Why I fell in love with maps

The World
A NASA image of Mercury

I have no idea when I first learned about maps. But, I remember learning the meaning of "wanderlust" when I was 11. We'd just gotten back from travelling around Europe and I recall being seized by nostalgia, longing, and a desperate craving to go back and see more.

Travel was nothing new to me even at 11. I'd had a passport for years. School vacations, holiday weekends all meant trips. Even school weeks sometime meant trips. Road trips and plane trips. Visits with far-flung relatives. Family vacations tacked on to my dad's business trips. Trips meant days spent exploring city alleys or wilderness trails in new places with new accents that spoke new words. I loved the different buildings, different cultures and different trees.
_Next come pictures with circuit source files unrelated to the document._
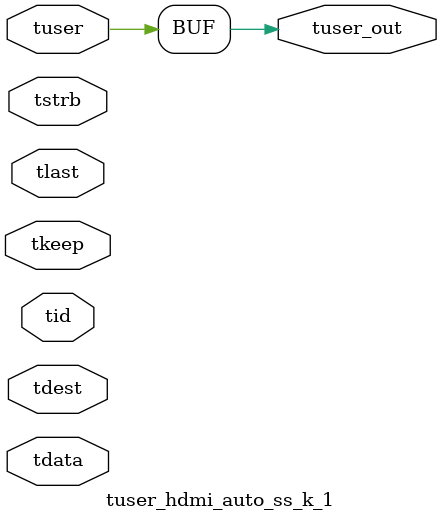
<source format=v>


`timescale 1ps/1ps

module tuser_hdmi_auto_ss_k_1 #
(
parameter C_S_AXIS_TUSER_WIDTH = 1,
parameter C_S_AXIS_TDATA_WIDTH = 32,
parameter C_S_AXIS_TID_WIDTH   = 0,
parameter C_S_AXIS_TDEST_WIDTH = 0,
parameter C_M_AXIS_TUSER_WIDTH = 1
)
(
input  [(C_S_AXIS_TUSER_WIDTH == 0 ? 1 : C_S_AXIS_TUSER_WIDTH)-1:0     ] tuser,
input  [(C_S_AXIS_TDATA_WIDTH == 0 ? 1 : C_S_AXIS_TDATA_WIDTH)-1:0     ] tdata,
input  [(C_S_AXIS_TID_WIDTH   == 0 ? 1 : C_S_AXIS_TID_WIDTH)-1:0       ] tid,
input  [(C_S_AXIS_TDEST_WIDTH == 0 ? 1 : C_S_AXIS_TDEST_WIDTH)-1:0     ] tdest,
input  [(C_S_AXIS_TDATA_WIDTH/8)-1:0 ] tkeep,
input  [(C_S_AXIS_TDATA_WIDTH/8)-1:0 ] tstrb,
input                                                                    tlast,
output [C_M_AXIS_TUSER_WIDTH-1:0] tuser_out
);

assign tuser_out = {tuser[0:0]};

endmodule


</source>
It was scary and exciting. But I always looked forward to the next place we were heading.

In between trips I stared at maps. Not just ones of the places we were planning to go. There were the topographics of our hilly neighborhood that made perfect sense. And my dad's maps of marine boundaries that made no sense. The wall map of the US in my bedroom. The out-of-date globe in the den. Stacks of Triple A Highway maps. And my favorites — the ones in the Rand McNally Atlas of the World that probably weighed more than me.  

These maps could help me conjure up places I knew and give me a glimpse into places I wanted to know. They tied me over until the next time I could actually go be somewhere else. And when there, they organized what I was seeing.

I keep hearing that maps are going away. No one needs maps if Siri can just tell us where and when to turn. But that's not the same. It's not just about knowing how to get somewhere. It's knowing how the pieces of a place fit together. The relationship between this place and that is what matters.

At least for now technology has made maps better than ever. Today when I travel I spend a crazy amount of time with online maps. Reviewing where I've been at the end of the day and planning where I'll go the next day. Smartphone map apps have been a godsend. It's all on my iPhone wherever I am. I like to think that means I can walk around a city navigating my way while looking like an idiot local walking and texting instead of a idiot tourist with a fanny pack and a laminated accordion map. And then when I'm home I can use the online maps to go back in my mind.

But the best development in mapland is Google Street View. Street View bestills my wanderlust beset heart. Want to be somewhere else? it's just a click away.

I can't imagine what my child self would have thought of virtual exploring courtesy of Street View. It's virtual reality and virtual surreality. The surreal part of is that the faces of the people are blurred out. It oddly makes the 'walk' down the city streets of New York, Oslo, or London seem more personal and the scenery more about you. But even with out faces, the ghostly people still look of the place. In Reykjavik the street fashion of the blurred out people is quirky, different, and comfortable looking. In Paris it's chic and refined, if perhaps not so comfortable.

It's no substitute for being there, but street view, maybe, just maybe, helps me scratch some weird travel itch without leaving the couch.

Wanderlust is a great word for capturing that itch to travel, but mixed with it for me was always a big dose of nostalgia or something approximating that. I've read that while German in origin, the word 'wanderlust' has fallen out of favor in Germany. It's been replaced in modern usage with 'fernweh.' It's literal meaning is 'farsickness.' Farsickness. That feels like the ailment I suffered from all my life. I had just never had the right name for it.

What I can't decide is whether having a detailed map of the world on my smartphone has made my farsickness better or worse.